* start Data provided *

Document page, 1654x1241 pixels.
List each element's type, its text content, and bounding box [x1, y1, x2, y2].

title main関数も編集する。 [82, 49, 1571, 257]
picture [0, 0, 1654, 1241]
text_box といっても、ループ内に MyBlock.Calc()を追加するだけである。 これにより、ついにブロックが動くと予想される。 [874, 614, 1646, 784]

* end Data provided *

**What to do**: Can you duplicate every line of the records above, character for character?

**Task solution**:
Document page, 1654x1241 pixels.
List each element's type, its text content, and bounding box [x1, y1, x2, y2].

title main関数も編集する。 [82, 49, 1571, 257]
picture [0, 0, 1654, 1241]
text_box といっても、ループ内に MyBlock.Calc()を追加するだけである。 これにより、ついにブロックが動くと予想される。 [874, 614, 1646, 784]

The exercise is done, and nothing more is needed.